Edgar Rice Burroughs was your typical young, unsettled man. Born in Chicago in 1875, he grew up without any real plans of what to do with his life. He tried the Phillips Academy, in Andover, MA, but was kicked out. So he moved over to the Orchard Lake Michigan Military Academy where he managed to survive, and eventually serve in the cavalry for a year. But Army life just didn’t appeal to him, and having obtained a discharge, he drifted into marriage, then mining in Idaho, policing in Salt Lake City, accounting, finally returning to Chicago where he took up stenography at Sears Roebuck.

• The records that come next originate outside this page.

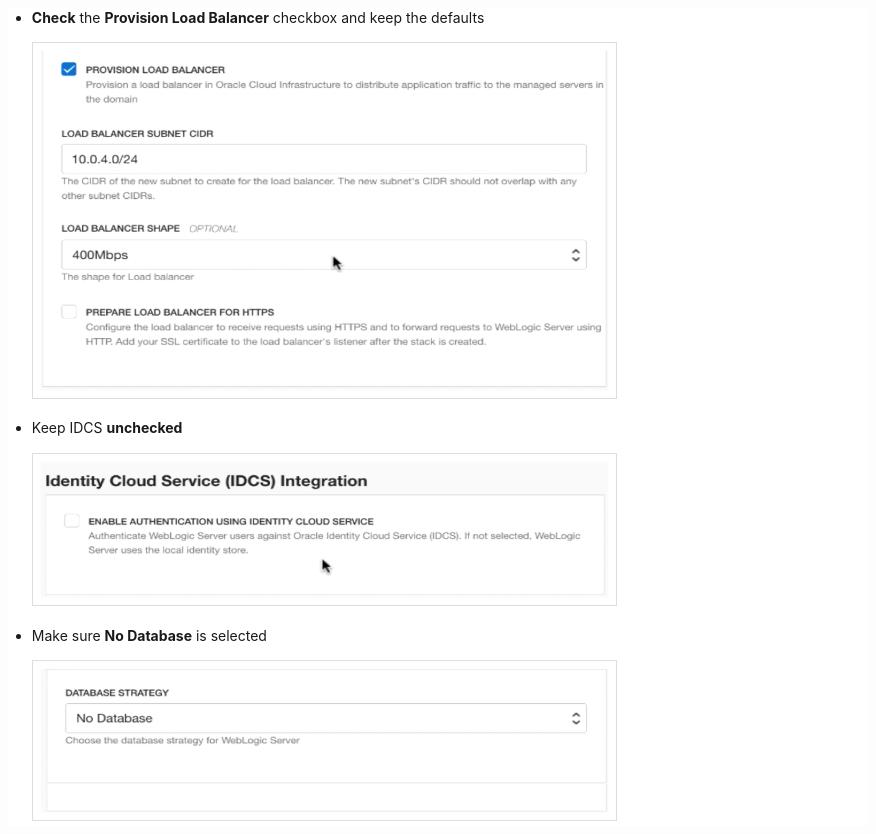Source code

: - **Check** the **Provision Load Balancer** checkbox and keep the defaults

  <img src="./images/provision-20-lb.png" width="70%">

- Keep IDCS **unchecked**

  <img src="./images/provision-21-idcs.png" width="70%">

- Make sure **No Database** is selected

  <img src="./images/provision-22-nodb.png" width="70%">
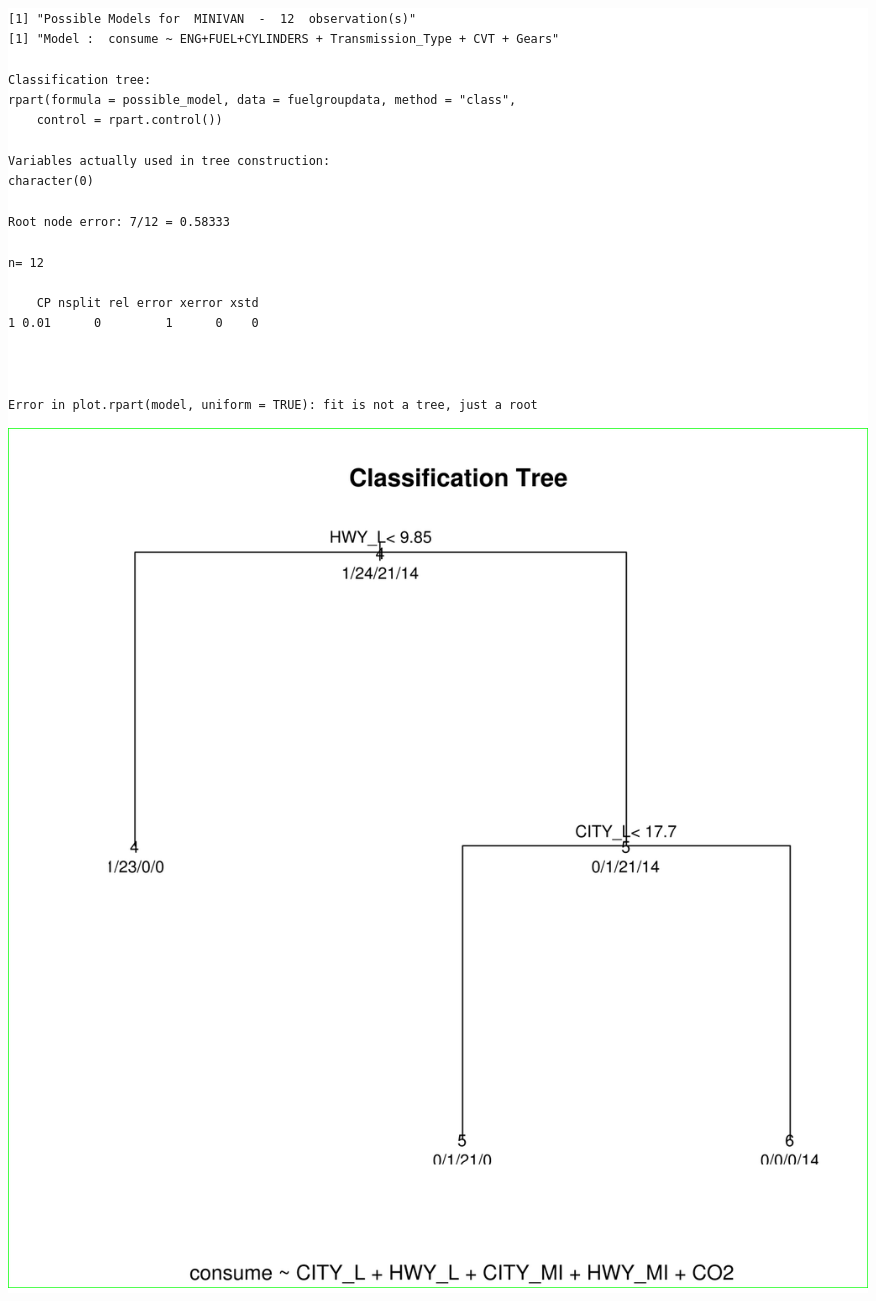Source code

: 
    [1] "Possible Models for  MINIVAN  -  12  observation(s)"
    [1] "Model :  consume ~ ENG+FUEL+CYLINDERS + Transmission_Type + CVT + Gears"
    
    Classification tree:
    rpart(formula = possible_model, data = fuelgroupdata, method = "class", 
        control = rpart.control())
    
    Variables actually used in tree construction:
    character(0)
    
    Root node error: 7/12 = 0.58333
    
    n= 12 
    
        CP nsplit rel error xerror xstd
    1 0.01      0         1      0    0



    Error in plot.rpart(model, uniform = TRUE): fit is not a tree, just a root




![svg](output_28_145.svg)
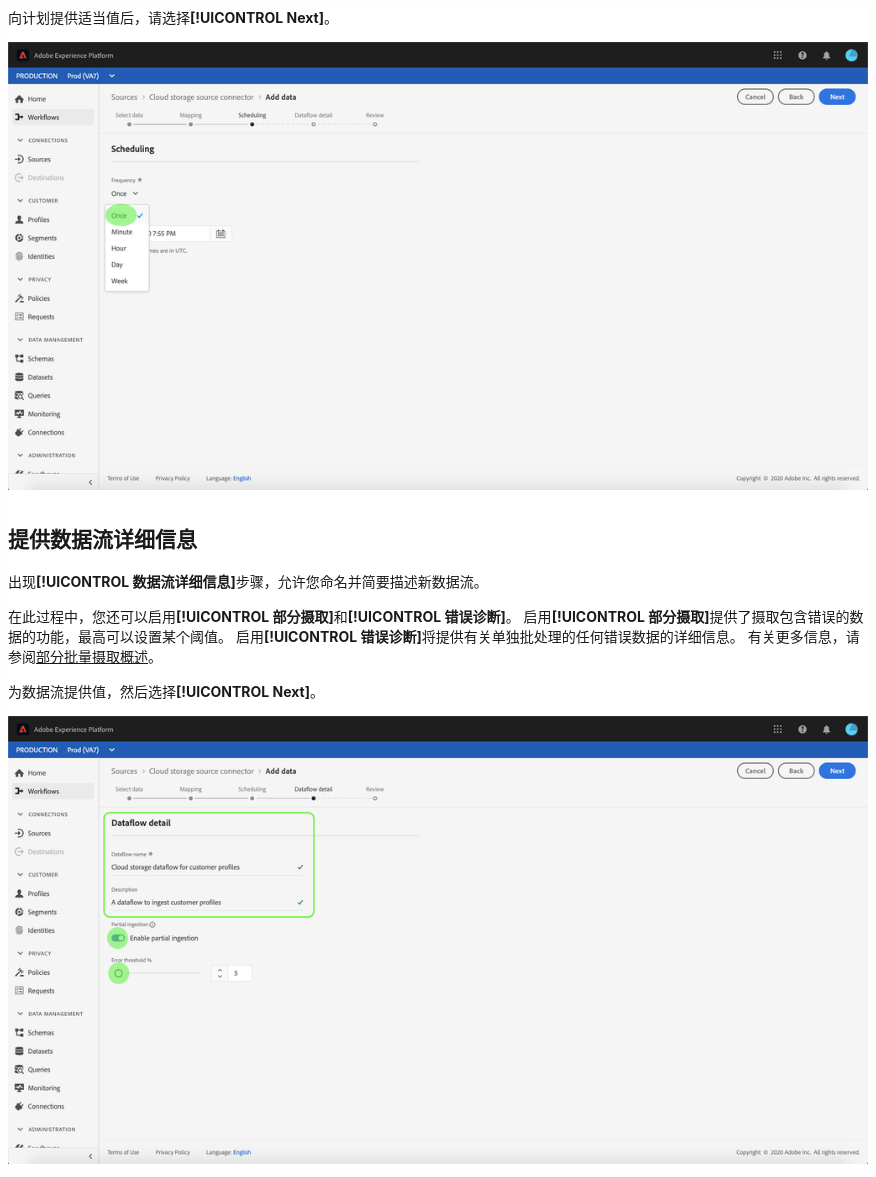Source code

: 向计划提供适当值后，请选择&#x200B;**[!UICONTROL Next]**。

![](../../../../images/tutorials/dataflow/cloud-storage/batch/scheduling-once.png)

## 提供数据流详细信息

出现&#x200B;**[!UICONTROL 数据流详细信息]**&#x200B;步骤，允许您命名并简要描述新数据流。

在此过程中，您还可以启用&#x200B;**[!UICONTROL 部分摄取]**&#x200B;和&#x200B;**[!UICONTROL 错误诊断]**。 启用&#x200B;**[!UICONTROL 部分摄取]**&#x200B;提供了摄取包含错误的数据的功能，最高可以设置某个阈值。 启用&#x200B;**[!UICONTROL 错误诊断]**&#x200B;将提供有关单独批处理的任何错误数据的详细信息。 有关更多信息，请参阅[部分批量摄取概述](../../../../../ingestion/batch-ingestion/partial.md)。

为数据流提供值，然后选择&#x200B;**[!UICONTROL Next]**。

![](../../../../images/tutorials/dataflow/cloud-storage/batch/dataflow-detail.png)

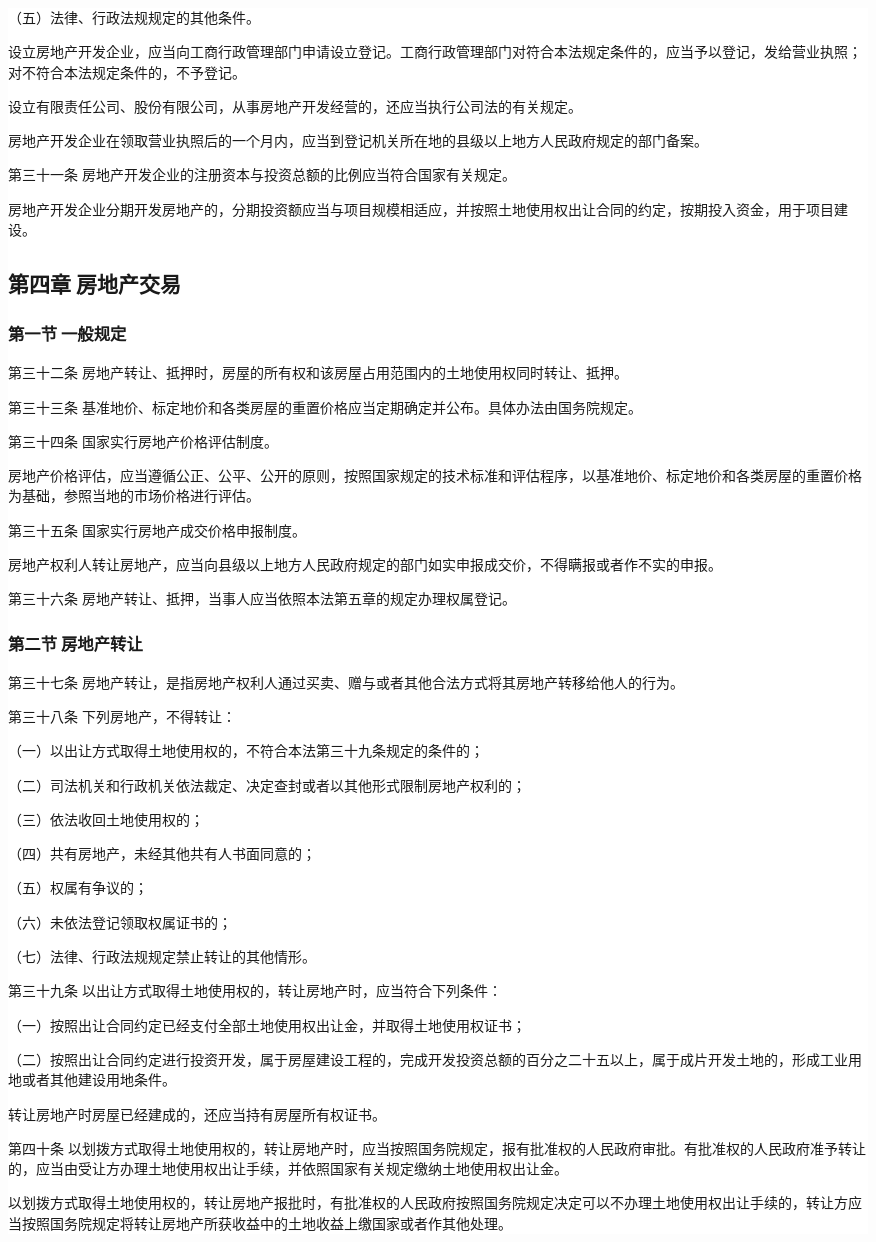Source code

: （五）法律、行政法规规定的其他条件。

设立房地产开发企业，应当向工商行政管理部门申请设立登记。工商行政管理部门对符合本法规定条件的，应当予以登记，发给营业执照；对不符合本法规定条件的，不予登记。

设立有限责任公司、股份有限公司，从事房地产开发经营的，还应当执行公司法的有关规定。

房地产开发企业在领取营业执照后的一个月内，应当到登记机关所在地的县级以上地方人民政府规定的部门备案。

第三十一条 房地产开发企业的注册资本与投资总额的比例应当符合国家有关规定。

房地产开发企业分期开发房地产的，分期投资额应当与项目规模相适应，并按照土地使用权出让合同的约定，按期投入资金，用于项目建设。

## 第四章  房地产交易

### 第一节  一般规定

第三十二条 房地产转让、抵押时，房屋的所有权和该房屋占用范围内的土地使用权同时转让、抵押。

第三十三条 基准地价、标定地价和各类房屋的重置价格应当定期确定并公布。具体办法由国务院规定。

第三十四条 国家实行房地产价格评估制度。

房地产价格评估，应当遵循公正、公平、公开的原则，按照国家规定的技术标准和评估程序，以基准地价、标定地价和各类房屋的重置价格为基础，参照当地的市场价格进行评估。

第三十五条 国家实行房地产成交价格申报制度。

房地产权利人转让房地产，应当向县级以上地方人民政府规定的部门如实申报成交价，不得瞒报或者作不实的申报。

第三十六条 房地产转让、抵押，当事人应当依照本法第五章的规定办理权属登记。

### 第二节  房地产转让

第三十七条 房地产转让，是指房地产权利人通过买卖、赠与或者其他合法方式将其房地产转移给他人的行为。

第三十八条 下列房地产，不得转让：

（一）以出让方式取得土地使用权的，不符合本法第三十九条规定的条件的；

（二）司法机关和行政机关依法裁定、决定查封或者以其他形式限制房地产权利的；

（三）依法收回土地使用权的；

（四）共有房地产，未经其他共有人书面同意的；

（五）权属有争议的；

（六）未依法登记领取权属证书的；

（七）法律、行政法规规定禁止转让的其他情形。

第三十九条 以出让方式取得土地使用权的，转让房地产时，应当符合下列条件：

（一）按照出让合同约定已经支付全部土地使用权出让金，并取得土地使用权证书；

（二）按照出让合同约定进行投资开发，属于房屋建设工程的，完成开发投资总额的百分之二十五以上，属于成片开发土地的，形成工业用地或者其他建设用地条件。

转让房地产时房屋已经建成的，还应当持有房屋所有权证书。

第四十条 以划拨方式取得土地使用权的，转让房地产时，应当按照国务院规定，报有批准权的人民政府审批。有批准权的人民政府准予转让的，应当由受让方办理土地使用权出让手续，并依照国家有关规定缴纳土地使用权出让金。

以划拨方式取得土地使用权的，转让房地产报批时，有批准权的人民政府按照国务院规定决定可以不办理土地使用权出让手续的，转让方应当按照国务院规定将转让房地产所获收益中的土地收益上缴国家或者作其他处理。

But he had started writing. He just wasn’t selling, as is often the case with new authors. Tarzan had been born, but he hadn’t come down out of the trees, or off a publisher’s shelf yet. Finally, in 1912, a Tarzan story was purchased by a magazine, but the book was still in the works, as Burroughs and wife continued to move around the country to California and back to Chicago.
At last, in 1914, the A.C. McClurg company published “Tarzan and the Apes”, to overwhelming success. Burroughs would go on to write a total of 23 epics featuring the “ape man”.
And since the stories were turned into the memorable Tarzan movies in Hollywood, it stands to reason that the California town of Tarzana, must be named after them, right? Wrong.
Burroughs had been in California in 1910, and purchased 550 acres in the San Fernando Valley for a ranch that they named “Tarzana”, for the community it bounded on. He wouldn’t sell his first Tarzan story for two years. It appears that the ape man may have gotten his name from the town, and not the reverse.